Consensus: Harvard Guy Way Too Cool for Geek

We’d like to say we stumbled upon Beauty and the Geek accidentally. Flipping channels before last week’s Bush speech, maybe, or stepping on the remote when we got up from a marathon session with The Nichomachean Ethics. But the truth is, we consciously blocked out a chunk of our Wednesday to watch this program. And it has been the most rewarding decision of our lives.
If you haven’t yet tasted the nectar, all you need to know is: seven knockouts, seven dweebs, zero flaws. The purported goal is to have everyone change by the end of the show, be it from hot ditz to sensitive hot ditz or from brainy shut-in to brainy shut-in with gelled hair. Whoever changes most — and displays a few token skills along the way — wins. But the real point, of course, is to exaggerate the guys’ social decrepitude while getting the girls to say the dumbest shit imaginable.
The latter quest: victory. As for the former, we’re not so sure, largely because of one Nate Dern, Havard ’07. Dern, as far as we can tell, has no business being on the show. One geek’s claim to fame is he “got a 1600 on his SAT.” Another “owns 25,000 comic books.” Dern started a Star Wars band. Oh, and he never wears deoderant. Which is gross, obvs, but the point is that he does original stuff assertively. And that’s exactly the problem.
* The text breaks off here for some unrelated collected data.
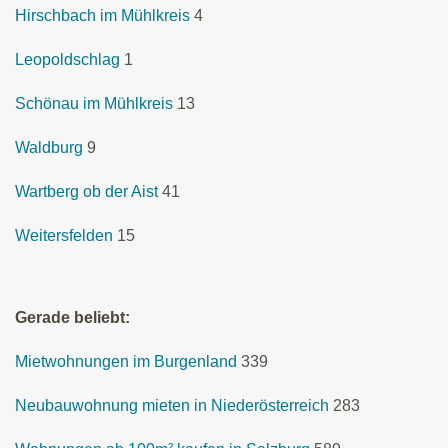
Hirschbach im Mühlkreis
4
Leopoldschlag
1
Schönau im Mühlkreis
13
Waldburg
9
Wartberg ob der Aist
41
Weitersfelden
15
Gerade beliebt:
Mietwohnungen im Burgenland
339
Neubauwohnung mieten in Niederösterreich
283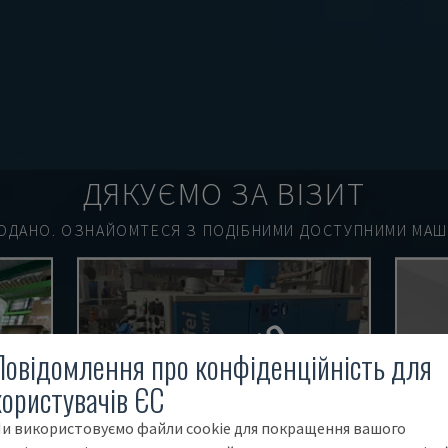
ДЯКУЄМО ЗА ВІЗИТ
ОДАНО.
ОЗНАЙОМТЕСЯ З ПОДІБНИМИ ДОСТУПНИМИ МАШИ
ПРОДАНО
Повідомлення про конфіденційність для
користувачів ЄС
и використовуємо файли cookie для покращення вашого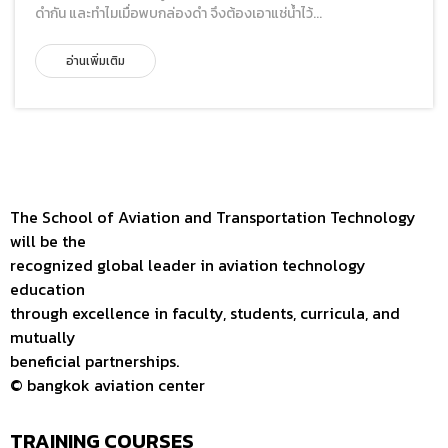
ดำกัน และทำไมเมื่อพบกล่องดำ จึงต้องเอาแช่น้ำไว้...
อ่านเพิ่มเติม
The School of Aviation and Transportation Technology
will be the
recognized global leader in aviation technology
education
through excellence in faculty, students, curricula, and
mutually
beneficial partnerships.
© bangkok aviation center
TRAINING COURSES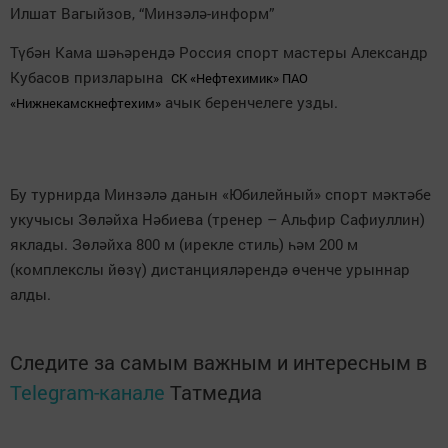
Илшат Вагыйзов, “Минзәлә-информ”
Түбән Кама шәһәрендә Россия спорт мастеры Александр
Кубасов призларына
СК «Нефтехимик» ПАО
ачык беренчелеге узды.
«Нижнекамскнефтехим»
Бу турнирда Минзәлә данын «Юбилейный» спорт мәктәбе
укучысы Зөләйха Нәбиева (тренер – Альфир Сафиуллин)
яклады. Зөләйха 800 м (ирекле стиль) һәм 200 м
(комплекслы йөзү) дистанцияләрендә өченче урыннар
алды.
Следите за самым важным и интересным в
Telegram-канале
Татмедиа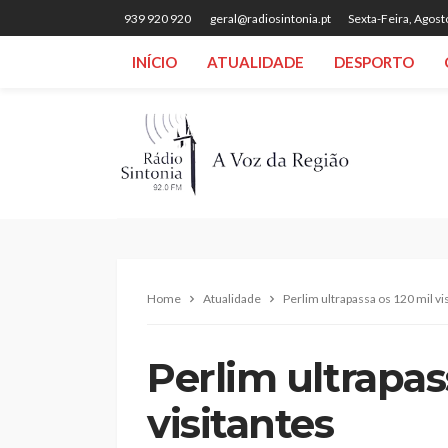
939 920 920
geral@radiosintonia.pt
Sexta-Feira, Agost
INÍCIO
ATUALIDADE
DESPORTO
Home
Atualidade
Perlim ultrapassa os 120 mil vi
Perlim ultrapas
visitantes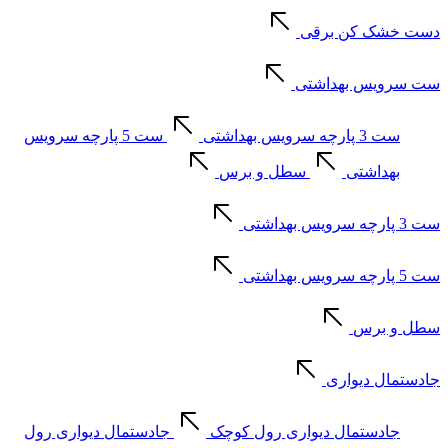
دست خشک کن برقی
ست سرویس بهداشتی
ست 3 پارچه سرویس بهداشتی
ست 5 پارچه سرویس
بهداشتی
سطل و برس
ست 3 پارچه سرویس بهداشتی
ست 5 پارچه سرویس بهداشتی
سطل و برس
جادستمال دیواری
جادستمال دیواری رول کوچک
جادستمال دیواری رول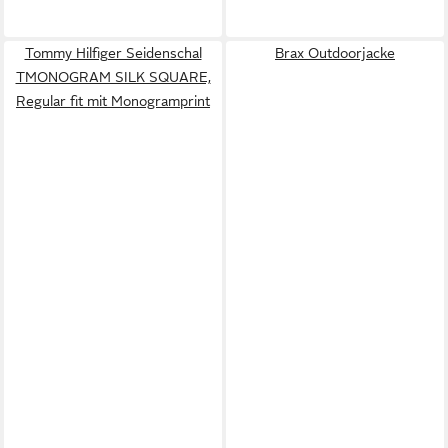
Tommy Hilfiger Seidenschal
Brax Outdoorjacke
TMONOGRAM SILK SQUARE,
Regular fit mit Monogramprint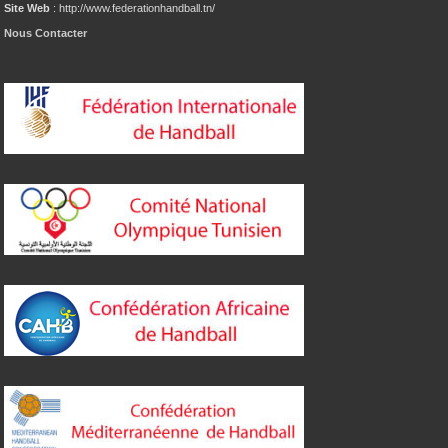
Site Web
: http://www.federationhandball.tn/
Nous Contacter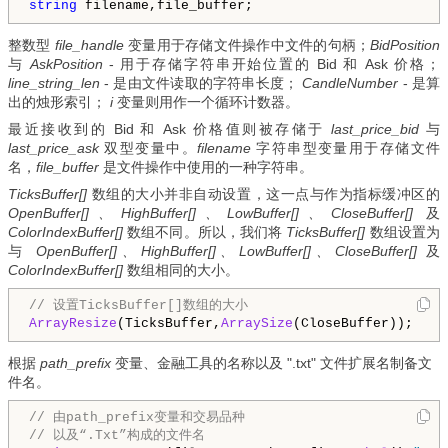
string
 filename,file_buffer;
整数型
file_handle
变量用于存储文件操作中文件的句柄；
BidPosition
与
AskPosition
- 用于存储字符串开始位置的 Bid 和 Ask 价格；
line_string_len
- 是由文件读取的字符串长度；
CandleNumber
- 是算
出的烛形索引；
i
变量则用作一个循环计数器。
最近接收到的 Bid 和 Ask 价格值则被存储于
last_price_bid
与
last_price_ask
双型变量中。
filename
字符串型变量用于存储文件
名，
file_buffer
是文件操作中使用的一种字符串。
TicksBuffer[]
数组的大小并非自动设置，这一点与作为指标缓冲区的
OpenBuffer[]、HighBuffer[]、LowBuffer[]、CloseBuffer[]
及
ColorIndexBuffer[]
数组不同。所以，我们将
TicksBuffer[]
数组设置为
与
OpenBuffer[]、HighBuffer[]、LowBuffer[]、CloseBuffer[]
及
ColorIndexBuffer[]
数组相同的大小。
// 设置TicksBuffer[]数组的大小
ArrayResize
(TicksBuffer,
ArraySize
(CloseBuffer));
根据
path_prefix
变量、金融工具的名称以及 ".txt" 文件扩展名制备文
件名。
// 由path_prefix变量和交易品种
// 以及“.Txt”构成的文件名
Everything “uncool” about him — and we can’t believe we’re saying this — is actually cool.
So cool, in fact, that everything he does feels a little calculated, like he’s out-smarting the producers. When the geeks had to paint a nude woman in last week’s episode, the art he produced was frighteningly creative. When he suggests cutting his hair into a mullet, you know he’d pull it off. Not to mention he’s a total extrovert. A friend of ours put it this way: “He’s nerdy, but in that hipster way so all the girls would do him anyway.” In other words, Nate Dern is a fraud.